Dans son rapport « Charges et produits » publié la semaine dernière, l’assurance-maladie a glissé une proposition qui tient en moins d’une phrase dans un document de 300 pages : favoriser le réemploi des produits de santé. Une mesure qui suscite beaucoup de questions et de prudence, comme le souligne Philippe Besset, président de la Fédération des syndicats pharmaceutiques de France (FSPF).
À l’occasion de la présentation du rapport « Charges et produits » lors d’un café Nile hier soir, Philippe Besset a interrogé l’assurance-maladie sur une proposition « décoiffante » qu’il a repérée dans ce rapport très dense. En effet, dans le volet écologie du document qui, chaque année, préfigure le projet de loi de financement de la Sécurité sociale (PLFSS) discuté à l’automne, le président de la FSPF a débusqué une mesure visant à « réutiliser des médicaments non utilisés pour éviter le gaspillage ».
« Cela pose d’énormes questions sur la traçabilité et sur le contrôle de la matière première quand le médicament revient à l’officine pour vérifier qu’il est bien réutilisable pour quelqu’un d’autre », remarque-t-il. Car c’est bien sur l’argument de la perte de contrôle du médicament une fois qu’il est sorti de la chaîne pharmaceutique, et donc sur l’absence de garantie qu’il a été conservé dans de bonnes conditions par exemple, que les médicaments non utilisés (MNU) ont, entre autres, été interdits à une réutilisation en 2009 en France, y compris à des fins humanitaires. Il était donc indispensable de demander des précisions sur cette proposition de l’assurance-maladie. « Pour autant, ajoute Philippe Besset, je suis partant pour travailler sur cette idée, on verra si ça marche ou pas. »
Réponse de Grégoire de Lagasnerie (CNAM) : l’idée est bien d’étudier ce qu’il est possible d’envisager en termes de réemploi des produits de santé et en premier lieu des dispositifs médicaux, sans fermer la porte aux médicaments. « Cela pose un certain nombre de questions en effet, comme la traçabilité et la sérialisation, mais il y a un vrai sujet sur le fait de vider les armoires à pharmacie des assurés et d’essayer de remettre dans le circuit certains dispositifs médicaux ou médicaments qui seraient vendus à un prix différent.
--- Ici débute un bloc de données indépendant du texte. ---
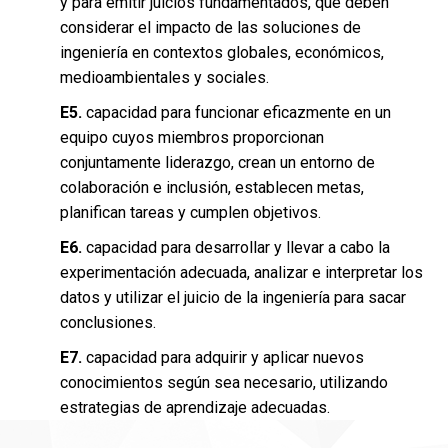
y para emitir juicios fundamentados, que deben
considerar el impacto de las soluciones de
ingeniería en contextos globales, económicos,
medioambientales y sociales.
E5.
capacidad para funcionar eficazmente en un
equipo cuyos miembros proporcionan
conjuntamente liderazgo, crean un entorno de
colaboración e inclusión, establecen metas,
planifican tareas y cumplen objetivos.
E6.
capacidad para desarrollar y llevar a cabo la
experimentación adecuada, analizar e interpretar los
datos y utilizar el juicio de la ingeniería para sacar
conclusiones.
E7.
capacidad para adquirir y aplicar nuevos
conocimientos según sea necesario, utilizando
estrategias de aprendizaje adecuadas.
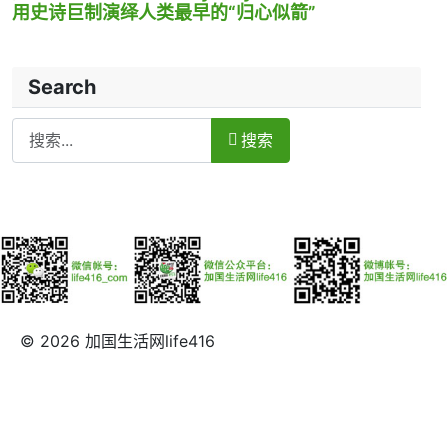
用史诗巨制演绎人类最早的“归心似箭”
Search
Search
搜索
© 2026 加国生活网life416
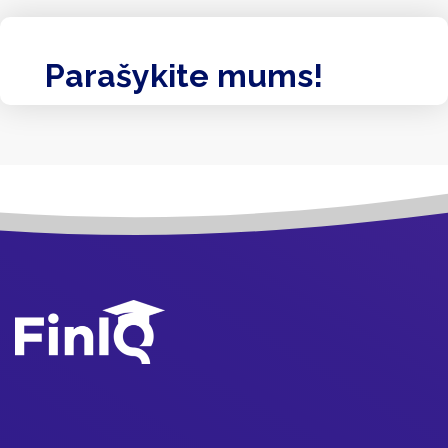
Parašykite mums!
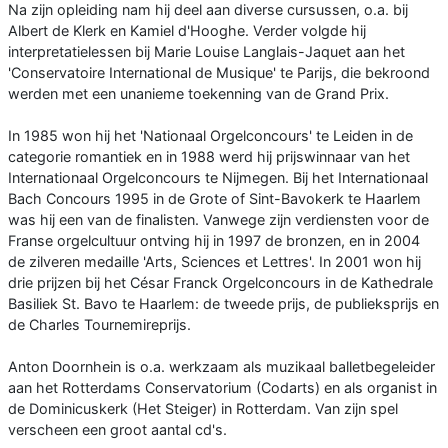
Na zijn opleiding nam hij deel aan diverse cursussen, o.a. bij
Albert de Klerk en Kamiel d'Hooghe. Verder volgde hij
interpretatielessen bij Marie Louise Langlais-Jaquet aan het
'Conservatoire International de Musique' te Parijs, die bekroond
werden met een unanieme toekenning van de Grand Prix.
In 1985 won hij het 'Nationaal Orgelconcours' te Leiden in de
categorie romantiek en in 1988 werd hij prijswinnaar van het
Internationaal Orgelconcours te Nijmegen. Bij het Internationaal
Bach Concours 1995 in de Grote of Sint-Bavokerk te Haarlem
was hij een van de finalisten. Vanwege zijn verdiensten voor de
Franse orgelcultuur ontving hij in 1997 de bronzen, en in 2004
de zilveren medaille 'Arts, Sciences et Lettres'. In 2001 won hij
drie prijzen bij het César Franck Orgelconcours in de Kathedrale
Basiliek St. Bavo te Haarlem: de tweede prijs, de publieksprijs en
de Charles Tournemireprijs.
Anton Doornhein is o.a. werkzaam als muzikaal balletbegeleider
aan het Rotterdams Conservatorium (Codarts) en als organist in
de Dominicuskerk (Het Steiger) in Rotterdam. Van zijn spel
verscheen een groot aantal cd's.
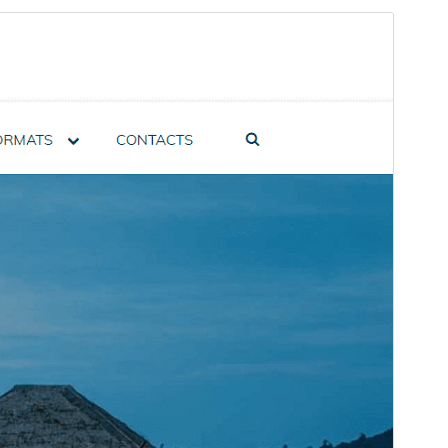
പ്രിവ്യൂ
ഡൗൺലോഡ്
പതിപ്പ്
1.2.5
അവസാനമായി പുതുക്കിയത്
ജനുവരി 4, 2025
സജീവമായ ഇൻസ്റ്റാളേഷനുകൾ
60+
PHP പതിപ്പ്
7.0
തീം ഹോം പേജ്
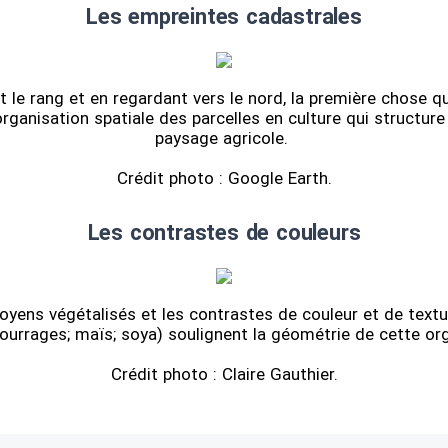
Les empreintes cadastrales
 le rang et en regardant vers le nord, la première chose q
organisation spatiale des parcelles en culture qui structur
paysage agricole.
Crédit photo : Google Earth.
Les contrastes de couleurs
oyens végétalisés et les contrastes de couleur et de textu
fourrages; maïs; soya) soulignent la géométrie de cette or
Crédit photo : Claire Gauthier.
C’est tout un circuit à inventer. » À ce stade, il est nécessaire de travailler l'idée et de débattre avec toutes les parties prenantes. Grégoire de Lagasnerie préconise de se focaliser en premier lieu sur quelques dispositifs médicaux qui semblent « les plus justifiés », et travailler sur les médicaments « sur du moyen terme parce qu’il y aura des évolutions réglementaires, législatives, voire européennes ».
Cette question de la réutilisation des dispositifs médicaux a été soulevée par Novo Nordisk avec la mise en place de sa filière expérimentale de recyclage des stylos injecteurs Returpen en fin d’année dernière. Il a bénéficié de l’aide des services interministériels France Expérimentation pour pouvoir déroger à l’obligation française de la destruction systématique par incinération de tout MNU. À ce jour, 85 % de chacun de ses stylos sont recyclés en chaise ou en globe de lampe… mais pas en nouveau stylo injecteur. « Le décret qui porte la dérogation et permet cette expérimentation exclut l’utilisation de la matière recyclée pour la fabrication de médicaments ou de dispositifs médicaux. Au regard des résultats de l’expérimentation, il n’est pas exclu que cela évolue », indiquait alors l’un des responsables du programme France Expérimentation.